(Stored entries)
-- START --

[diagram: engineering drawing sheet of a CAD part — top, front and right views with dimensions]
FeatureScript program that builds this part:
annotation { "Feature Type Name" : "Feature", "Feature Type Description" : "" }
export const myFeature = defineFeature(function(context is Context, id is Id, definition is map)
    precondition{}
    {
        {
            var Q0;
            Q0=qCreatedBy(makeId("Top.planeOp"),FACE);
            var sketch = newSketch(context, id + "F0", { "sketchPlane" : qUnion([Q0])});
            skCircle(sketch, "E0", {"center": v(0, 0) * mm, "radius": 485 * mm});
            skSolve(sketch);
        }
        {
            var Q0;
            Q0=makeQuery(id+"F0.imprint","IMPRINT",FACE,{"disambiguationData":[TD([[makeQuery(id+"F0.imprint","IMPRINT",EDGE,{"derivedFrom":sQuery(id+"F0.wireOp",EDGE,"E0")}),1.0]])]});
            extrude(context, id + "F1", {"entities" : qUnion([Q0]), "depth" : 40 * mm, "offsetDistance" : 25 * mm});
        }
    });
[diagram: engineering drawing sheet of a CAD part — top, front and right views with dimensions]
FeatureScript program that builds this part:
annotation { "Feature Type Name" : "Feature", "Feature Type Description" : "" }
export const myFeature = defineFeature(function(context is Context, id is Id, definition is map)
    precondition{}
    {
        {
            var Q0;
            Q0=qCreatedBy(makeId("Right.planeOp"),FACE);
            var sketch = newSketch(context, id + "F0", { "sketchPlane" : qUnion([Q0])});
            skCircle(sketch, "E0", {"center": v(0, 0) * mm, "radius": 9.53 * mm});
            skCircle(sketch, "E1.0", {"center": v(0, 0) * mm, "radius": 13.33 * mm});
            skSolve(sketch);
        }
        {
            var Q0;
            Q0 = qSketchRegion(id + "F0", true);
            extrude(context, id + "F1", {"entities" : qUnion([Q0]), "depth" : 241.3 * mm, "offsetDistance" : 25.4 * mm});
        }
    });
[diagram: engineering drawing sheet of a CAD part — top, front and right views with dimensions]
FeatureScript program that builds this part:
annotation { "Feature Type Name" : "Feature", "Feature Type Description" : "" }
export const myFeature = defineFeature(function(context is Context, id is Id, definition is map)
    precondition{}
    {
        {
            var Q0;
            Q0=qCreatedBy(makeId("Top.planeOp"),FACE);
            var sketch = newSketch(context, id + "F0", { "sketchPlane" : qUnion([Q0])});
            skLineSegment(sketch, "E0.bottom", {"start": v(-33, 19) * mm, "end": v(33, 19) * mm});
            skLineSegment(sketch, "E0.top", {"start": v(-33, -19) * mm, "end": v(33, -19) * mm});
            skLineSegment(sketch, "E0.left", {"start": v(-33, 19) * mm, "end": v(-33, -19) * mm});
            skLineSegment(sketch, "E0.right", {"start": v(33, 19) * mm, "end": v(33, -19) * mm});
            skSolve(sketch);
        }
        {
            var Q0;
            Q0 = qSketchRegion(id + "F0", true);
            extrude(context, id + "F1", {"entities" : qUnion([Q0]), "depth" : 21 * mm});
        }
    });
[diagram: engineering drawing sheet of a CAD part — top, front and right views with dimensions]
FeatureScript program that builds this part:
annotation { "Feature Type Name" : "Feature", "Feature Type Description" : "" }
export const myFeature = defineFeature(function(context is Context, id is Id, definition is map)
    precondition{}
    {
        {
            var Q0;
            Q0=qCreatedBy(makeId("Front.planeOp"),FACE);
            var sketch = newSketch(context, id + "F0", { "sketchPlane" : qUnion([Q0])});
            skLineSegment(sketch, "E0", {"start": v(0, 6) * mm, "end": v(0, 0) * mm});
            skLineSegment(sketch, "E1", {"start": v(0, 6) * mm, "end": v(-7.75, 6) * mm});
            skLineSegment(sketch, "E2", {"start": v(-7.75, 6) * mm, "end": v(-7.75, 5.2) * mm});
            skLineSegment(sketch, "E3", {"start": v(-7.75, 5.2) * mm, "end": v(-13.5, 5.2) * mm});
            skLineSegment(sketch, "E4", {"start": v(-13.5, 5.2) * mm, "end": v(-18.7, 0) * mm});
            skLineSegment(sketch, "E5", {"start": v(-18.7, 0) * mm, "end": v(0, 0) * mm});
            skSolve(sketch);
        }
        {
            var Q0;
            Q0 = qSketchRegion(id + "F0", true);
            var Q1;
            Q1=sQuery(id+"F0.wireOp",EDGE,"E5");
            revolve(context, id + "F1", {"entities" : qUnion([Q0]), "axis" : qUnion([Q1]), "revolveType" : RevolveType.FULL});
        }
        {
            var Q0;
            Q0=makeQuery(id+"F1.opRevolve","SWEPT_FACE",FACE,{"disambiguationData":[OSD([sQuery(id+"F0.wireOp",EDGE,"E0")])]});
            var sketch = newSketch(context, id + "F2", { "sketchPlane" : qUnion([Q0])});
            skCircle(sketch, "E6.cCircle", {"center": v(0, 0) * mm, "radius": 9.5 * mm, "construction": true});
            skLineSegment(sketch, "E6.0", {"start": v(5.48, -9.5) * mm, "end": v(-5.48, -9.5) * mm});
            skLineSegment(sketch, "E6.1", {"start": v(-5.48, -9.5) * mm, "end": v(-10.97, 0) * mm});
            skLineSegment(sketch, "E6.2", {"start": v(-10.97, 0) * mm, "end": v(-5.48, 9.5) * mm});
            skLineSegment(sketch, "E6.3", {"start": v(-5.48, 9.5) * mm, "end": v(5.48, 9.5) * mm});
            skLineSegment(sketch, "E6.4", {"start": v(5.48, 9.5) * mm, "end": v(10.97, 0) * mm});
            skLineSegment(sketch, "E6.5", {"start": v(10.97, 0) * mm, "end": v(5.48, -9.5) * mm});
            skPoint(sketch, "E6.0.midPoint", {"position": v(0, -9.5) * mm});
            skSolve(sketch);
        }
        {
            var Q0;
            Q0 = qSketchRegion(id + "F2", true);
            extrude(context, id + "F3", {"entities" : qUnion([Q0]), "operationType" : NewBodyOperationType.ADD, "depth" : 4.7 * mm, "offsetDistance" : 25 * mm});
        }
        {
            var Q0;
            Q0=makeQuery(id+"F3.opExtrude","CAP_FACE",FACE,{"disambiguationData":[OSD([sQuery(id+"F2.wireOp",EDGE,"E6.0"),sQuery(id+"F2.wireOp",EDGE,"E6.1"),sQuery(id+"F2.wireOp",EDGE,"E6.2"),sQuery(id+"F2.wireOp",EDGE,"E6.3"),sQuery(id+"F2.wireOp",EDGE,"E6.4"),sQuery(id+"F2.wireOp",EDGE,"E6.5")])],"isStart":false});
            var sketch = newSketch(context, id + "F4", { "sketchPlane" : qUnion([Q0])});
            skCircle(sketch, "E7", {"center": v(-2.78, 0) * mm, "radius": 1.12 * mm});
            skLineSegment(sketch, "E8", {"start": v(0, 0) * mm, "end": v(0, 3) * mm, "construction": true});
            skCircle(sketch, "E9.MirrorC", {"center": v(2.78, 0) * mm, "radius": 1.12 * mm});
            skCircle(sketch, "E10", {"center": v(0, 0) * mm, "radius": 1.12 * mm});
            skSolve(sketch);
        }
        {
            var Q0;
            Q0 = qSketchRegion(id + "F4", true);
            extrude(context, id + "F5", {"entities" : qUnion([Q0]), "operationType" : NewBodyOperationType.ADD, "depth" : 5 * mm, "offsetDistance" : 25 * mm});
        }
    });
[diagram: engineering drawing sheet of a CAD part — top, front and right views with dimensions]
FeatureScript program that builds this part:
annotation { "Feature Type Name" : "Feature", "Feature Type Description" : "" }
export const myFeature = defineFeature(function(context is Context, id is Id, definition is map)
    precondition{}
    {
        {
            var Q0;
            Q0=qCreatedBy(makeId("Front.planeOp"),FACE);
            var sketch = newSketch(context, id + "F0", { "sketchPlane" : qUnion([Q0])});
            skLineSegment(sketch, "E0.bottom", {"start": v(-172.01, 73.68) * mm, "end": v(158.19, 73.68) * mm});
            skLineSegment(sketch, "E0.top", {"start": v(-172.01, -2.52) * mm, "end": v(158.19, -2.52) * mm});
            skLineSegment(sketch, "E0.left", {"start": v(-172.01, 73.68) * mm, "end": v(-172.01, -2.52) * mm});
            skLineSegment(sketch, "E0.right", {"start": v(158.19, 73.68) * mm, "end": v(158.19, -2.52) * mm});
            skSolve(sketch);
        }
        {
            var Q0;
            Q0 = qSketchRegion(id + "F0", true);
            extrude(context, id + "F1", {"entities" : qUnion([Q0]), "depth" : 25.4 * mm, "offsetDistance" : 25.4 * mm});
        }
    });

-- END --

## [REQUEST]
Pull out each line in the rows above that contains the string "construction", and copy every such line in full.

## [FINISHED EXERCISE]
            skCircle(sketch, "E6.cCircle", {"center": v(0, 0) * mm, "radius": 9.5 * mm, "construction": true});
            skLineSegment(sketch, "E8", {"start": v(0, 0) * mm, "end": v(0, 3) * mm, "construction": true});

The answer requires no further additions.